Wow, wait a pain in my butt. :)

I just finished wiring up the harness for my HID installation. My assumption about the headlight coming on with the ignition was correct, as I had plugged the headlight wire into the ignition wire for my heated grips relay. The wires are now labeled.

I thought I'd be fancy and make a ground point on the metal frame that the instrument panel and fairing bolts too. Silly me ASSumed that since that bracket is was bolted solidly to the frame, it would be a good ground, so I drilled a hole and installed a screw/nut to connect my ring terminals to. Well, turns out that it wasn't a good ground, and when I tried to test my lights, they wouldn't come on. I ended up running a ground wire from another point on the frame that was grounded, to my new ground point.

I shortened the harness that comes with the HID projectors. It was made for a car with a few extra feet of cable to run to the other side of the car, so I ended up cutting out about four feet of cable, neatly soldering splices in.

As usual, I soldered all of my connections, adding time, but ensuring a good, long-lasting connection. I've been using a pack of these 20 gauge, pre-wired connectors DealExtreme: $2.78 JST Cables (10-Pair) on my bike for low current connections. I used one pair when I added my aux LED brake light strip and I just used a pair for my angel eye power supplies. Super cheap, free shipping from china, just gotta be patient and wait the two weeks for them to arrive....

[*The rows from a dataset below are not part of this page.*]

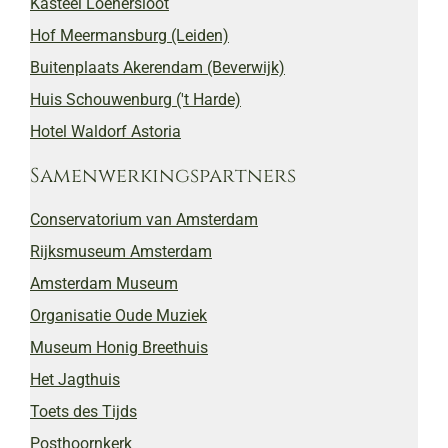
Kasteel Loenersloot
Hof Meermansburg (Leiden)
Buitenplaats Akerendam (Beverwijk)
Huis Schouwenburg ('t Harde)
Hotel Waldorf Astoria
Samenwerkingspartners
Conservatorium van Amsterdam
Rijksmuseum Amsterdam
Amsterdam Museum
Organisatie Oude Muziek
Museum Honig Breethuis
Het Jagthuis
Toets des Tijds
Posthoornkerk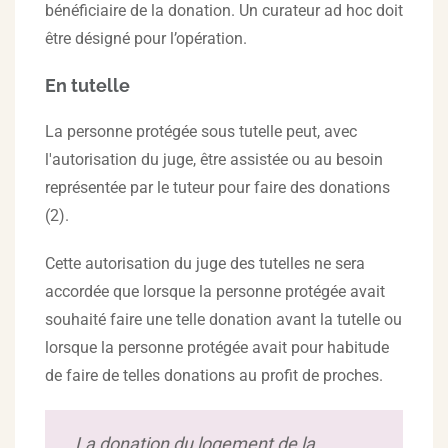
bénéficiaire de la donation. Un curateur ad hoc doit
être désigné pour l’opération.
En tutelle
La personne protégée sous tutelle peut, avec
l'autorisation du juge, être assistée ou au besoin
représentée par le tuteur pour faire des donations
(2).
Cette autorisation du juge des tutelles ne sera
accordée que lorsque la personne protégée avait
souhaité faire une telle donation avant la tutelle ou
lorsque la personne protégée avait pour habitude
de faire de telles donations au profit de proches.
La donation du logement de la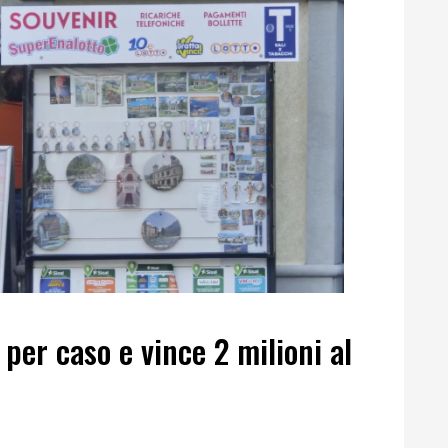
per caso e vince 2 milioni al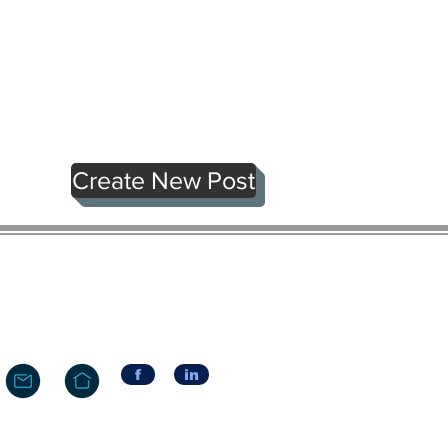
Create New Post
f
in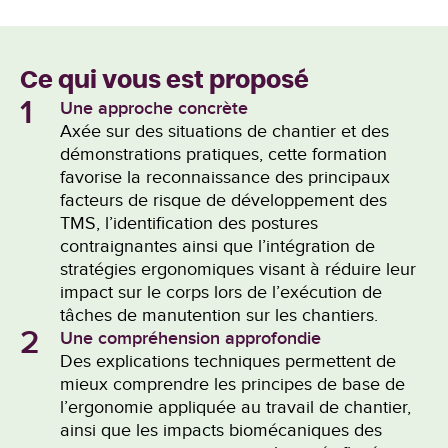
Ce qui vous est proposé
1
Une approche concrète
Axée sur des situations de chantier et des
démonstrations pratiques, cette formation
favorise la reconnaissance des principaux
facteurs de risque de développement des
TMS, l’identification des postures
contraignantes ainsi que l’intégration de
stratégies ergonomiques visant à réduire leur
impact sur le corps lors de l’exécution de
tâches de manutention sur les chantiers.
2
Une compréhension approfondie
Des explications techniques permettent de
mieux comprendre les principes de base de
l’ergonomie appliquée au travail de chantier,
ainsi que les impacts biomécaniques des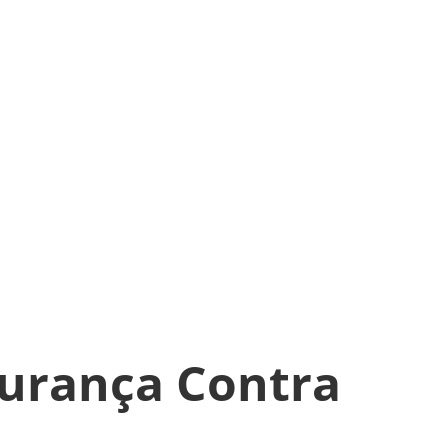
gurança Contra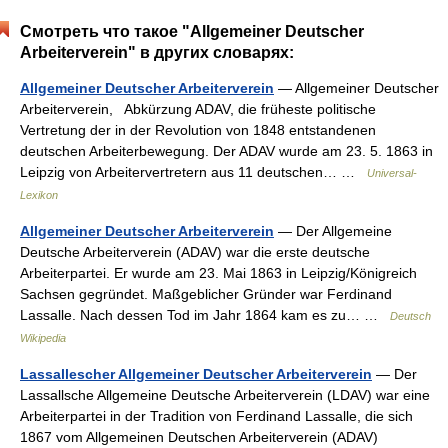
Смотреть что такое "Allgemeiner Deutscher
Arbeiterverein" в других словарях:
Allgemeiner Deutscher Arbeiterverein
— Allgemeiner Deutscher
Arbeiterverein, Abkürzung ADAV, die früheste politische
Vertretung der in der Revolution von 1848 entstandenen
deutschen Arbeiterbewegung. Der ADAV wurde am 23. 5. 1863 in
Leipzig von Arbeitervertretern aus 11 deutschen… …
Universal-
Lexikon
Allgemeiner Deutscher Arbeiterverein
— Der Allgemeine
Deutsche Arbeiterverein (ADAV) war die erste deutsche
Arbeiterpartei. Er wurde am 23. Mai 1863 in Leipzig/Königreich
Sachsen gegründet. Maßgeblicher Gründer war Ferdinand
Lassalle. Nach dessen Tod im Jahr 1864 kam es zu… …
Deutsch
Wikipedia
Lassallescher Allgemeiner Deutscher Arbeiterverein
— Der
Lassallsche Allgemeine Deutsche Arbeiterverein (LDAV) war eine
Arbeiterpartei in der Tradition von Ferdinand Lassalle, die sich
1867 vom Allgemeinen Deutschen Arbeiterverein (ADAV)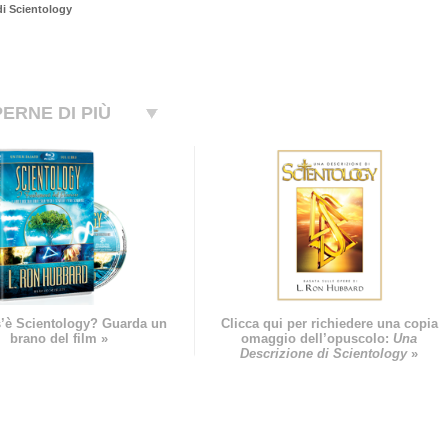
di Scientology
ERNE DI PIÙ
’è Scientology? Guarda un
Clicca qui per richiedere una copia
brano del film »
omaggio dell’opuscolo:
Una
Descrizione di Scientology
»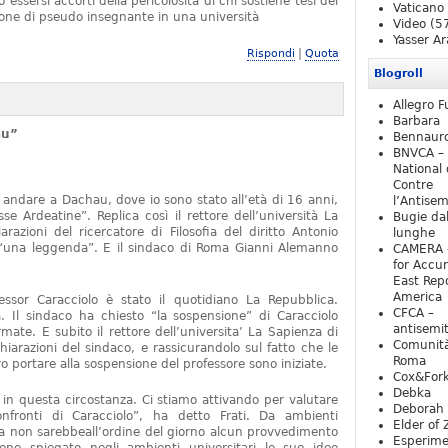
essersi accorti della pericolosità di chi sostiene tesi del
Vaticano
one di pseudo insegnante in una università
Video
(5
Yasser Ar
|
Rispondi
Quota
Blogroll
Allegro F
Barbara
au”
Bennaur
BNVCA –
National 
Contre
 andare a Dachau, dove io sono stato all’età di 16 anni,
l’Antise
e Ardeatine”. Replica così il rettore dell’università La
Bugie da
razioni del ricercatore di Filosofia del diritto Antonio
lunghe
o “una leggenda”. E il sindaco di Roma Gianni Alemanno
CAMERA 
for Accur
East Repo
America
fessor Caracciolo è stato il quotidiano La Repubblica.
CFCA –
 Il sindaco ha chiesto “la sospensione” di Caracciolo
antisemi
mate. E subito il rettore dell’universita’ La Sapienza di
Comunità
iarazioni del sindaco, e rassicurandolo sul fatto che le
Roma
 portare alla sospensione del professore sono iniziate.
Cox&For
Debka
e in questa circostanza. Ci stiamo attivando per valutare
Deborah 
nfronti di Caracciolo”, ha detto Frati. Da ambienti
Elder of 
ra non sarebbeall’ordine del giorno alcun provvedimento
Esperim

Now that I verified that the lights work, I need to pop the lenses back off (I just have them lightly on) and clean up the projector lenses, since I left a big greasy hand print on one of them. I am disappointed that the scratch on the one lens is quite visible when looking at the projector with the light on. Maybe I'll email the seller, but I really don't want to have to open up the lens assembly once I stick it back on for good.

I am really happy with my choice of 4500k color temperature. They are white as can be, but not too bluish.

Back to the garage to clean the projector lenses, install the fairings and mount the ballasts.